A single-page reading of the May 2026 Department of War "UFO" release. Twenty famous UAP cases told as short stories — claim vs. official line vs. what AARO's drop actually added — with primary-source citations down to the line number.
Live: jmdlab.github.io/warorgufo · Source: war.gov/UFO · License: MIT
Most public UFO archives are file dumps. This one is editorial: every case in the canon — Roswell, Mantell, Lakenheath, RB-47, Tehran, Trans-en-Provence, Tic Tac, the modern AARO PR-series — gets a short narrative, a verbatim primary-source quote, the ufologist claim and the official line side-by-side, and a precise file/line citation in the local corpus so anyone can verify.
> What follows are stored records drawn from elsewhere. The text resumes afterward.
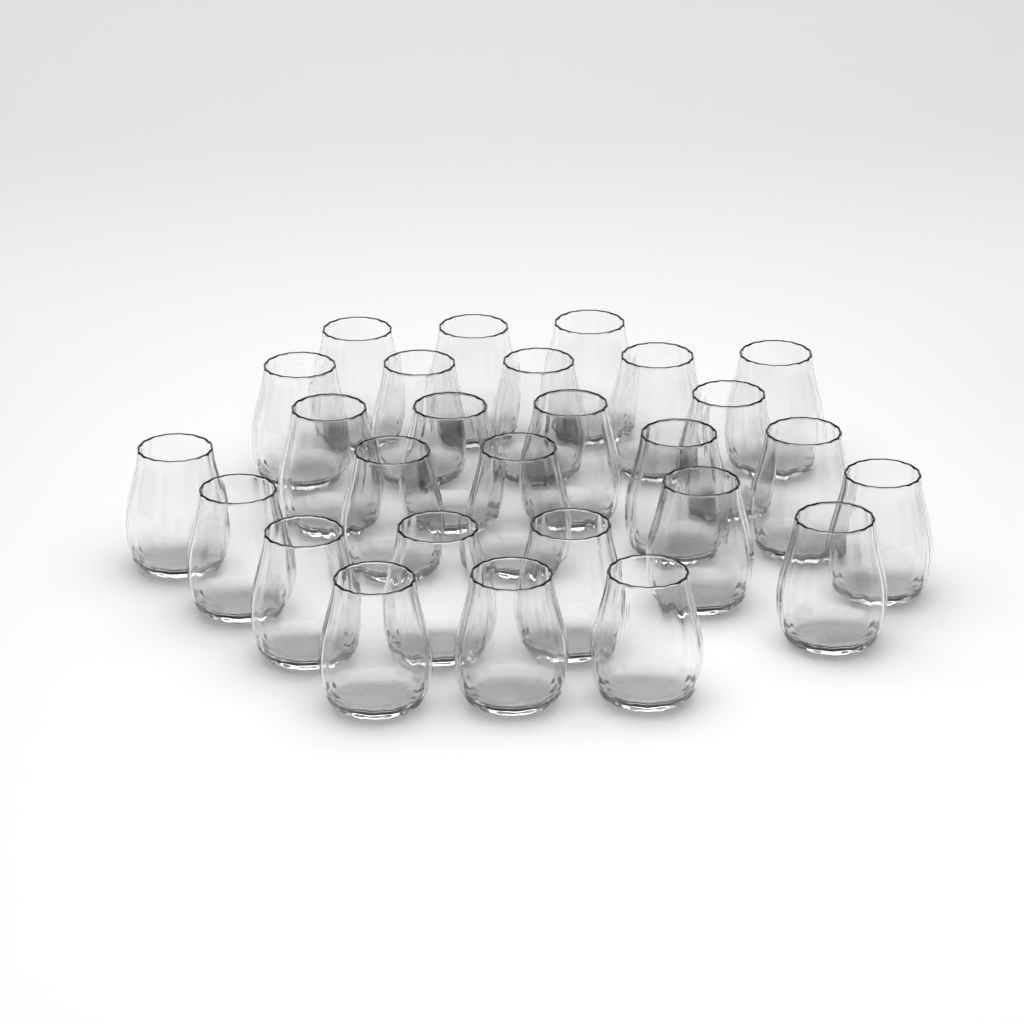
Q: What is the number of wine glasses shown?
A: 27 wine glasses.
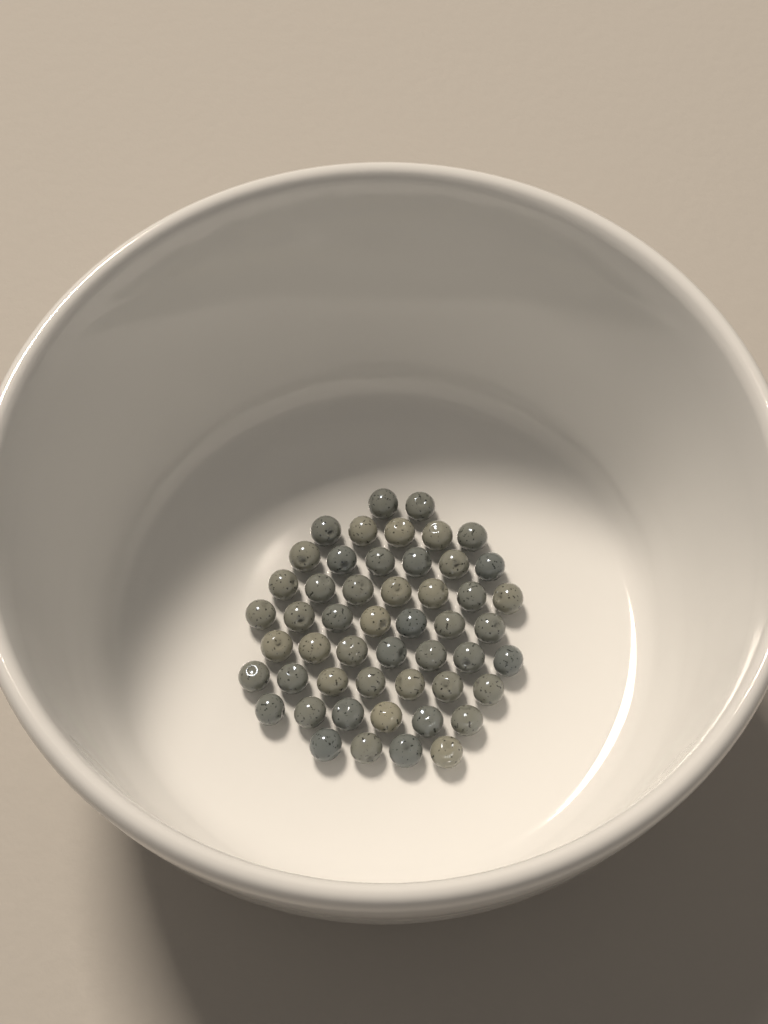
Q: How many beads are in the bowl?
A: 51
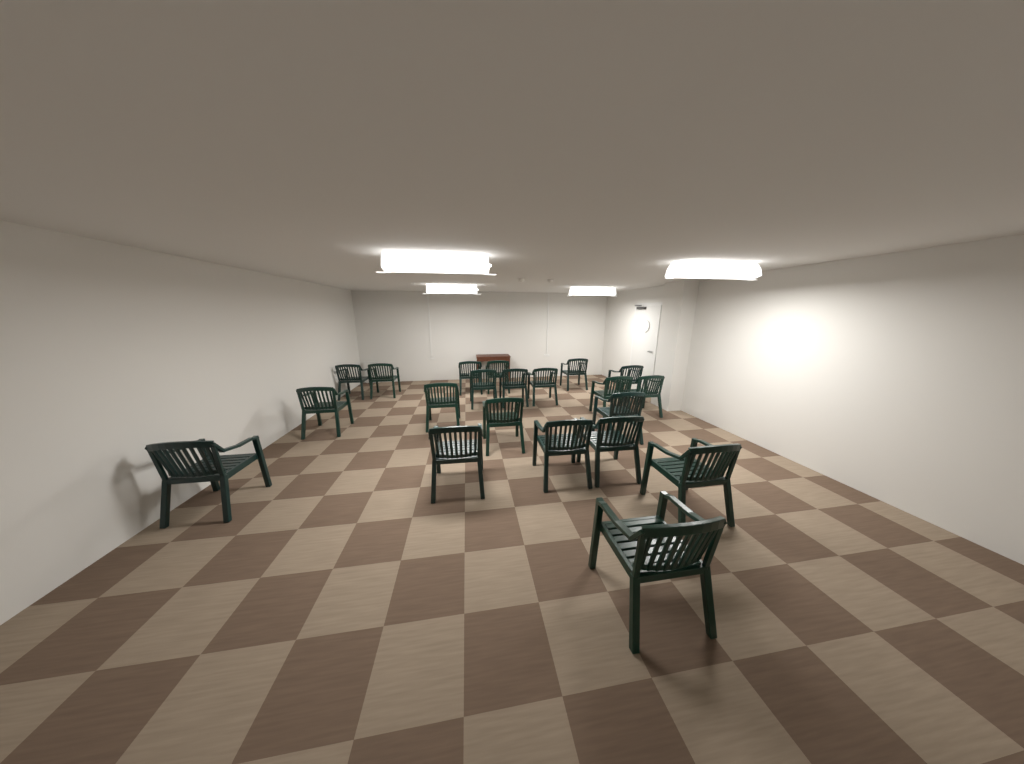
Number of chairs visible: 21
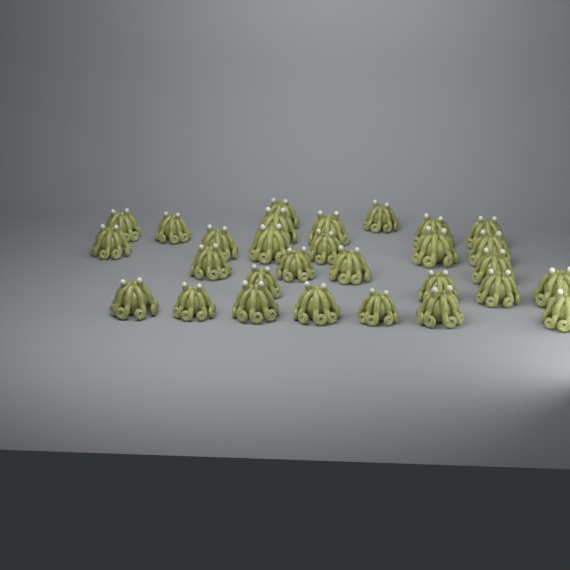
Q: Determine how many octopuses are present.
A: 29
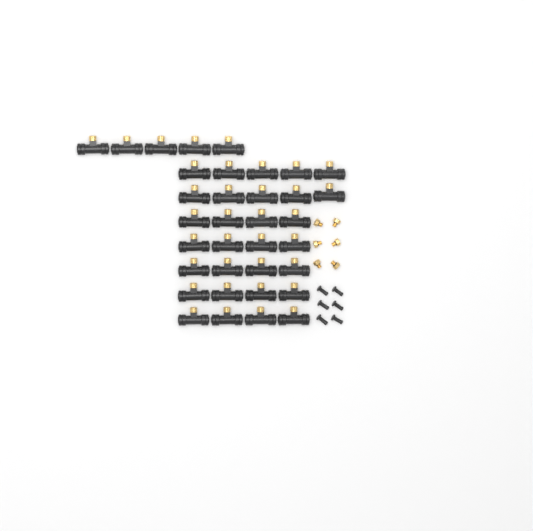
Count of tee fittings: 35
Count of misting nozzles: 6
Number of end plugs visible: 6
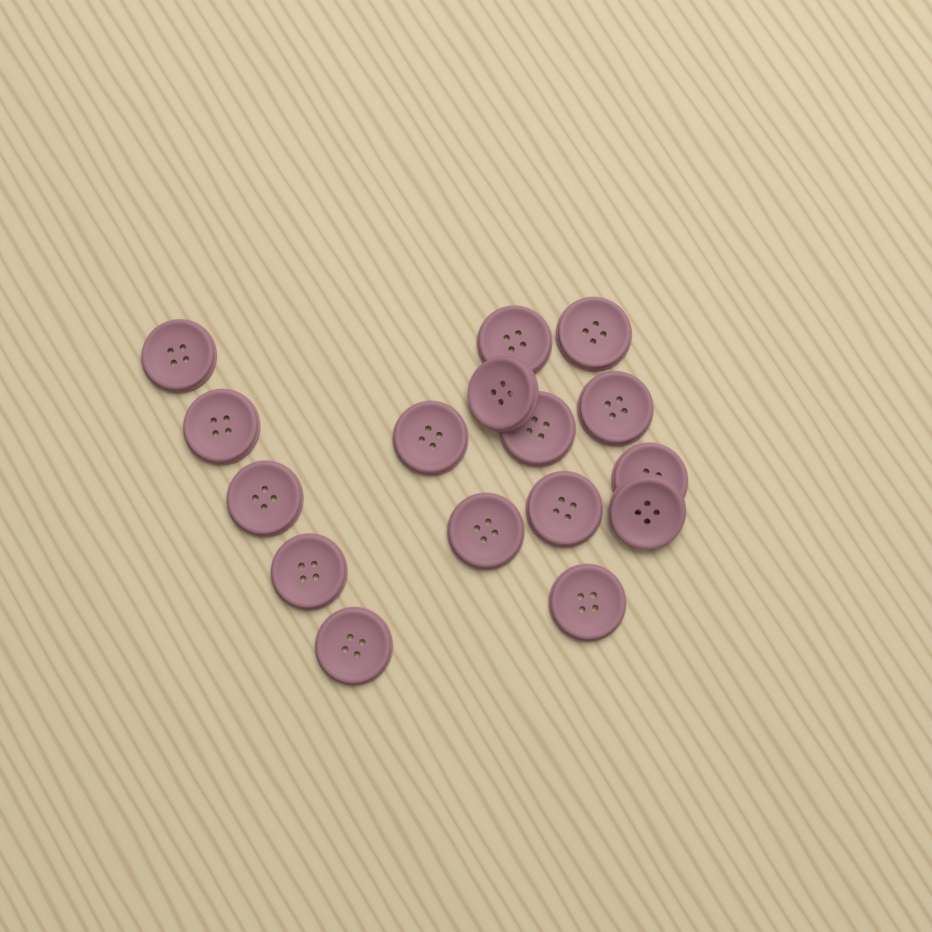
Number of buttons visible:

Behind the page is a fully reproducible pipeline: scrape the war.gov drop, download the PDFs/videos, OCR the scans, run claim regexes, resolve DVIDS / war.gov media URLs, inline data into the page. When drop 2 lands, the same pipeline regenerates everything in roughly an hour.
Major General Twining of Wright Field, Ohio … gained the impression that the AAF instituted this investigation to wash out the disc reports since they are definitely not of AAF origin.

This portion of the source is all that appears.